**Task statement:** Start at the line with "magnification brightfield microscopy" in the records below, stop at the line with "of adenocarcinoma (renal)", and return every line in that span exactly, the two end lines included.

**Entries provided:**
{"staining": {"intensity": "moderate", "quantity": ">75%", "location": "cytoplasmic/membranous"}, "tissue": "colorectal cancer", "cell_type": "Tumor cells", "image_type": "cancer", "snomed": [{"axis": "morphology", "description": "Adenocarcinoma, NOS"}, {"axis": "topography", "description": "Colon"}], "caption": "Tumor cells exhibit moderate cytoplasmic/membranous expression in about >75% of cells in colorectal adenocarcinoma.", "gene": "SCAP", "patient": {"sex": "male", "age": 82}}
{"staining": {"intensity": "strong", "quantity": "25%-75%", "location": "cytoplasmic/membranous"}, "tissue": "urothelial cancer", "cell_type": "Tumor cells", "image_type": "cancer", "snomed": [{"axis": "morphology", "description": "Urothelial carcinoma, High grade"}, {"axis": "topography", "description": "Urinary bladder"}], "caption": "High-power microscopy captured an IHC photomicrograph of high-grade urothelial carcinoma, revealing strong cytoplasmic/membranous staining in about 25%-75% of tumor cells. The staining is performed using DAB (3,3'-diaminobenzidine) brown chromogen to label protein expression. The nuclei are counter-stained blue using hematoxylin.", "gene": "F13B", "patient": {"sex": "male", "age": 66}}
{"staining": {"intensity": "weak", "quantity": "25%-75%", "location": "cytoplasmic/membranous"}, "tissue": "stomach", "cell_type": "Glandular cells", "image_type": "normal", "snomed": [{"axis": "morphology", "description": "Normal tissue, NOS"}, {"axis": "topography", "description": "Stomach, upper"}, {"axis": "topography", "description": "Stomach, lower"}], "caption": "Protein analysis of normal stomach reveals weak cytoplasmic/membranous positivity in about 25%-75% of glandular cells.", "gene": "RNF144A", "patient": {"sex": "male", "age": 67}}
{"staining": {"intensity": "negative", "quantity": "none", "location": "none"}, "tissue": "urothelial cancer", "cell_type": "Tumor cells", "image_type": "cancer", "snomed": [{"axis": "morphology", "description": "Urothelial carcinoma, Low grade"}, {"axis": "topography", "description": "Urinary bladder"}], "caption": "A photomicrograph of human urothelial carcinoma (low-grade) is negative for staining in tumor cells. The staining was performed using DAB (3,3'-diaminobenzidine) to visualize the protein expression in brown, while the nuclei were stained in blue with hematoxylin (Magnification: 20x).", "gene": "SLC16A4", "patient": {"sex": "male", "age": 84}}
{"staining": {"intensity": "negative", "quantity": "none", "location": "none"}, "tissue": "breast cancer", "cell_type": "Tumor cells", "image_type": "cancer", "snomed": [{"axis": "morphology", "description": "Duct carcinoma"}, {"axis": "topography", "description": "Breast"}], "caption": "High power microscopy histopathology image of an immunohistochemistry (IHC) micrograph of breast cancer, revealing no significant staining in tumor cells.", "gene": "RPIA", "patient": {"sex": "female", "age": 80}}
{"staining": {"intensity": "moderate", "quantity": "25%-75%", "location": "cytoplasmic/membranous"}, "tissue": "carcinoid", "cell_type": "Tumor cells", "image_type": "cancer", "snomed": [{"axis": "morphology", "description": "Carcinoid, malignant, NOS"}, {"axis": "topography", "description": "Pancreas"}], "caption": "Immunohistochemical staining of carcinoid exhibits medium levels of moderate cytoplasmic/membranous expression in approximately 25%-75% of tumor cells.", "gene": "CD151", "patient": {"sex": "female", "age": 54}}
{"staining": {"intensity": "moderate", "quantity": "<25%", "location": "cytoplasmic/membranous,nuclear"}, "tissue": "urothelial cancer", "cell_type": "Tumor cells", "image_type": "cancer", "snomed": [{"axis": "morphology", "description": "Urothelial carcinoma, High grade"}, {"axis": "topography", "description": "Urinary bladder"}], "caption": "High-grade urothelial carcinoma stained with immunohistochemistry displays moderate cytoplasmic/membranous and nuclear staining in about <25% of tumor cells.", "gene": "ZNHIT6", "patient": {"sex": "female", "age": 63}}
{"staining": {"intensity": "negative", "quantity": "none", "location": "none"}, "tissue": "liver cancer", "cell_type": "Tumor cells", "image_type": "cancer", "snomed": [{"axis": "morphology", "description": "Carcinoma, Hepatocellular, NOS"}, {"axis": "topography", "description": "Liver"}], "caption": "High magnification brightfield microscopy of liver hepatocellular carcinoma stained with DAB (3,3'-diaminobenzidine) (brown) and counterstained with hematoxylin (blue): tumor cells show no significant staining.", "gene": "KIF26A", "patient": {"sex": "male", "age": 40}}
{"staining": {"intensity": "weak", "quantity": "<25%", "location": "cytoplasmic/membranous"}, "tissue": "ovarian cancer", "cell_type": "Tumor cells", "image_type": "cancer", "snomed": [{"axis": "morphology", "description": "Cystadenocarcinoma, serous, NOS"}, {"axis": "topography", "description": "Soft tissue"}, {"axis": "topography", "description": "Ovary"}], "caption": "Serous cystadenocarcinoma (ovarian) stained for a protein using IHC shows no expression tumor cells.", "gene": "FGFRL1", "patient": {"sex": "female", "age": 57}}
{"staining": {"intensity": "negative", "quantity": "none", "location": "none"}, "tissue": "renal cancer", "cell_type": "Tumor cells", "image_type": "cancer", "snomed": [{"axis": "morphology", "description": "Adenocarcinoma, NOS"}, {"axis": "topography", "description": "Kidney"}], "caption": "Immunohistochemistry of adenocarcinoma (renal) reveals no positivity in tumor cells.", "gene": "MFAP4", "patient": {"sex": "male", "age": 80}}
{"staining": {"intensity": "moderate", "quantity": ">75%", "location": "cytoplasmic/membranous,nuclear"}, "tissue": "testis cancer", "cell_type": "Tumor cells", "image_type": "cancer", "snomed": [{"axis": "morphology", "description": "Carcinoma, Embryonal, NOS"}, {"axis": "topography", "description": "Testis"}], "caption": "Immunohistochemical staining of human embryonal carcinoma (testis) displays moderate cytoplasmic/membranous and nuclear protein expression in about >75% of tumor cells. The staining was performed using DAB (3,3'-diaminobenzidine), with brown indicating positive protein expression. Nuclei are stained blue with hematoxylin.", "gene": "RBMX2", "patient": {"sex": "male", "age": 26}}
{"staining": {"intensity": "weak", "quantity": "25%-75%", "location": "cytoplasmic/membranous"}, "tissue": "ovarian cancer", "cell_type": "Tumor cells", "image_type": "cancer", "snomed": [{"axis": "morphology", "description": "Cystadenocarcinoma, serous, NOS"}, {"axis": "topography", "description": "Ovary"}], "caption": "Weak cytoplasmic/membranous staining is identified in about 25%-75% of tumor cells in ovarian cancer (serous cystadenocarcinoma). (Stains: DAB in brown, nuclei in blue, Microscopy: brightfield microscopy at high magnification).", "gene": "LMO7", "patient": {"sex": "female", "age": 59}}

**Answer space:**
{"staining": {"intensity": "negative", "quantity": "none", "location": "none"}, "tissue": "liver cancer", "cell_type": "Tumor cells", "image_type": "cancer", "snomed": [{"axis": "morphology", "description": "Carcinoma, Hepatocellular, NOS"}, {"axis": "topography", "description": "Liver"}], "caption": "High magnification brightfield microscopy of liver hepatocellular carcinoma stained with DAB (3,3'-diaminobenzidine) (brown) and counterstained with hematoxylin (blue): tumor cells show no significant staining.", "gene": "KIF26A", "patient": {"sex": "male", "age": 40}}
{"staining": {"intensity": "weak", "quantity": "<25%", "location": "cytoplasmic/membranous"}, "tissue": "ovarian cancer", "cell_type": "Tumor cells", "image_type": "cancer", "snomed": [{"axis": "morphology", "description": "Cystadenocarcinoma, serous, NOS"}, {"axis": "topography", "description": "Soft tissue"}, {"axis": "topography", "description": "Ovary"}], "caption": "Serous cystadenocarcinoma (ovarian) stained for a protein using IHC shows no expression tumor cells.", "gene": "FGFRL1", "patient": {"sex": "female", "age": 57}}
{"staining": {"intensity": "negative", "quantity": "none", "location": "none"}, "tissue": "renal cancer", "cell_type": "Tumor cells", "image_type": "cancer", "snomed": [{"axis": "morphology", "description": "Adenocarcinoma, NOS"}, {"axis": "topography", "description": "Kidney"}], "caption": "Immunohistochemistry of adenocarcinoma (renal) reveals no positivity in tumor cells.", "gene": "MFAP4", "patient": {"sex": "male", "age": 80}}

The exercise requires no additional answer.